« Je t’ai donné des yeux et tu as regardé les ténèbres » (Et je te donnerai des yeux tu regarderas les ténèbres), d’Irène Sola, traduit du catalan par Edmond Raillard, Seuil, 192 p., 21 €, numérique €.
Les ombres bruissantes des Pyrénées étaient déjà palpitantes Je chante et la montagne danse (Seuil, 2022), premier roman de l’écrivaine, poète et artiste catalane Irène Sola. Je t’ai donné des yeux et tu as regardé dans l’obscuritéson second, baigne lui aussi dans cette aura propre aux récits écrits par les poètes. Il entremêle l’agonie de Bernadeta, plus vieille que le monde, qui dort « comme un fruit pourri tombé de l’arbre »et les réminiscences de Margarida, qui veille sur elle. Différentes échelles d’histoires s’entrechoquent : un gros plan sur la minuscule décomposition du présent, la lenteur des minutes et une durée bien plus vaste – quatre cents ans d’histoire espagnole.
D’une sensualité poisseuse, irriguée de contes et légendes locales, les pensées de Margarida butent sur “le repaire” de ceux de Bernadeta, qui voyait toujours ce qu’elle n’aurait pas dû voir. Comme enfermés dans un tableau de Jérôme Bosch (vers 1450-1516), ils sont assaillis de visions de démons, de rangées de bêtes écorchées, de ruisseaux de sang et de viscères fétides, de terre putréfiée.
Leurs litanies fantastiques fourmillent dans la prolifération de phrases fumantes qui font brunir les entrailles déchirées, cauchemars de plus de cinq générations de femmes, arrière-grands-mères et nièces, filles et tantes. Faisant bouillir les parties intérieures des animaux dans leurs marmites, ils dévorent le cœur des hommes absents. Joana, la mère de Margarida, a conclu un pacte avec le diable pour trouver un mari. Depuis, tous les enfants sont touchés par un manque ou un défaut : Angela n’a jamais mal, Blanca est née sans langue, Margarida n’en a qu’une. « trois quarts de cœur ». Les hommes sont loin : ils ont été dévorés par une bête sauvage, tués lors d’une guerre avec la France ou, lors de la guerre civile (1936-1939), emprisonnés ou exécutés.
Seul le défunt
Le lecteur, englouti par cette sarabande, prend un moment pour la comprendre – à l’exception de Margarida et Bernadeta, toutes les femmes en question sont en réalité mortes, sorcières d’un sabbat endiablé. Ils sont en train de préparer un banquet de bienvenue pour la mourante afin de l’accueillir parmi eux. Dans cette ferme isolée où seuls les défunts ont le droit de séjourner, c’est la maison qui veille sur ses habitants.

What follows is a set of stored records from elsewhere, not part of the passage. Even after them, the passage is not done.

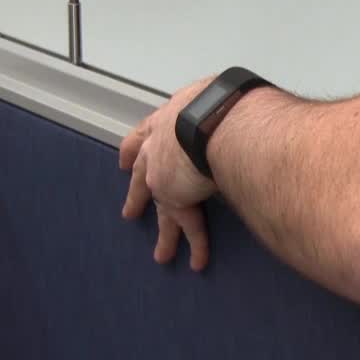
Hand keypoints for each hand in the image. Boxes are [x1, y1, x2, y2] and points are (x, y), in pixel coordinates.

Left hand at [119, 76, 217, 270]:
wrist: (212, 120)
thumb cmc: (218, 102)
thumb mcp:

Battus, kidnappés, imprégnés par les hommes, ils vivent ensemble dans une solidarité de linge, de corps, de sang : Marti, fils d’Elisabeta, et Angela, fille de Blanca, jouaient déjà ensemble “quand ils étaient comme deux poissons dans le ventre” de leurs mères – ils s’allongent l’un à côté de l’autre pour que les deux fœtus puissent parler. Si Margarida, quant à elle, a un si petit cœur, n’est-ce pas à cause de cela ? « une vie qui comprendt[e] pour une quinzaine de vies humaines, tant pis [est] solitaire, accablant et long » ? Elle permettra que l’enfant que son mari a eu avec quelqu’un d’autre naisse à la maison.